(Beginning of Passage shown)
And no, I didn't miss the Strobist.com lesson you're referring to. I've gone over all of those basic lessons at least twice. I use fill all the time. But my point is that it sure isn't easy to get a catchlight in the right spot if you don't take the flash off the camera. It's always going to be at roughly 12 o'clock on the eyes unless you tilt it (which is funky in any case, and I don't like it), and if you're shooting someone from below and up, life gets even nastier because now those lights are coming from below. And shooting at the tele range it gets closer to the centre of the eye too. Unless it's PP'd later, I'd much rather just get the darn catchlights in the right place in the first place; somewhere off-centre and above the horizontal centre of the eyes. Plus, getting it off camera outdoors can give you the wonderful option of just blasting a flash and over-powering the ambient, with nice directional light coming from off-camera.
 
Here's a link to a short video of Denis Reggie, describing why he often uses a single, hot-shoe-mounted, on-camera flash to create beautiful lighting. Tip of the Week with Denis Reggie - Foofing!*|*The Pictage Blog

Not bad if you have a camera that goes to incredible ISO levels without turning a picture into garbage. But for someone who "often" uses this technique, his online portfolio has just a couple of images which are shot with a flash, all of which are backed up so much by great natural lighting and high ISO that the flash is barely visible and possibly could have been omitted in favour of a bit of dodging in photoshop.

Great if you can do it. Shame someone who is about to buy their first flash is unlikely to have such a nice camera body though.
(End of Passage shown)
_What to work on_
- A) In the flash discussion, what does the linked video show Denis Reggie describing?
- B) Summarize the flash discussion in two sentences.
- C) Transcribe the flash discussion from "Not bad if you" to "camera body though.".
(Beginning of Entries shown)
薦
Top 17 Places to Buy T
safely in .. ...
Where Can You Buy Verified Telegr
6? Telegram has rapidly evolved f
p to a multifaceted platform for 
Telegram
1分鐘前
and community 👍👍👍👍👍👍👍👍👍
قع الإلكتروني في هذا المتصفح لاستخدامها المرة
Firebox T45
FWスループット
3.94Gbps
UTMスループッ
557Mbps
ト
(End of Entries shown)
(Beginning of Entries shown)
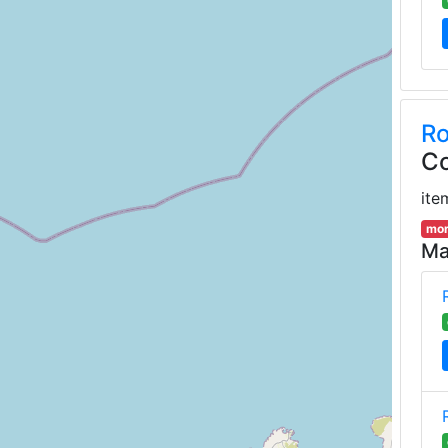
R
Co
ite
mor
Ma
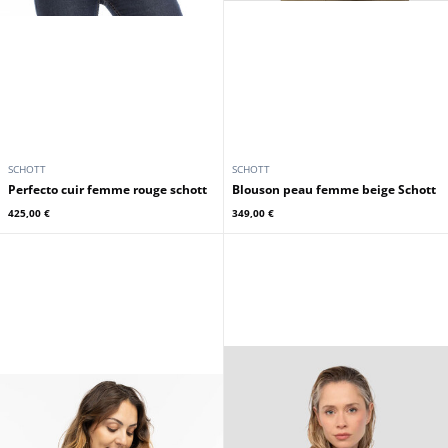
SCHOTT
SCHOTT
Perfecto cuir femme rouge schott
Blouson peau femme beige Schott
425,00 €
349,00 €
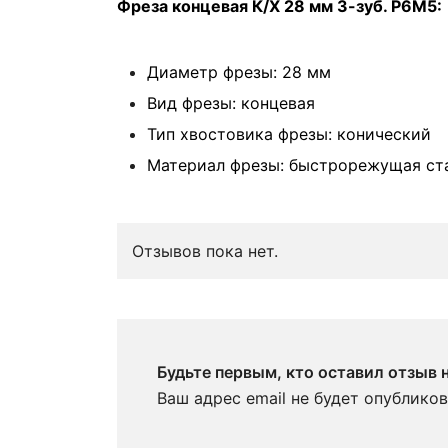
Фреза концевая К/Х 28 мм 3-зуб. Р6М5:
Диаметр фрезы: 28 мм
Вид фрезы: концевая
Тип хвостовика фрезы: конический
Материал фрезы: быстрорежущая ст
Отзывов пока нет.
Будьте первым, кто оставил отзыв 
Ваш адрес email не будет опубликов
(End of Entries shown)
_Expected responses_
- A) Why he often uses a single, hot-shoe-mounted, on-camera flash to create beautiful lighting.

- B) The passage argues that catchlights are hard to put in the right spot unless the flash is taken off the camera, and that off-camera flash outdoors lets you overpower the ambient light with directional light. A linked video shows Denis Reggie using a single on-camera flash, but the reply says his portfolio has few flash images, the method works best with a camera that handles very high ISO, and someone buying a first flash is unlikely to own such a camera.

- C)
Not bad if you have a camera that goes to incredible ISO levels without turning a picture into garbage. But for someone who "often" uses this technique, his online portfolio has just a couple of images which are shot with a flash, all of which are backed up so much by great natural lighting and high ISO that the flash is barely visible and possibly could have been omitted in favour of a bit of dodging in photoshop.

Great if you can do it. Shame someone who is about to buy their first flash is unlikely to have such a nice camera body though.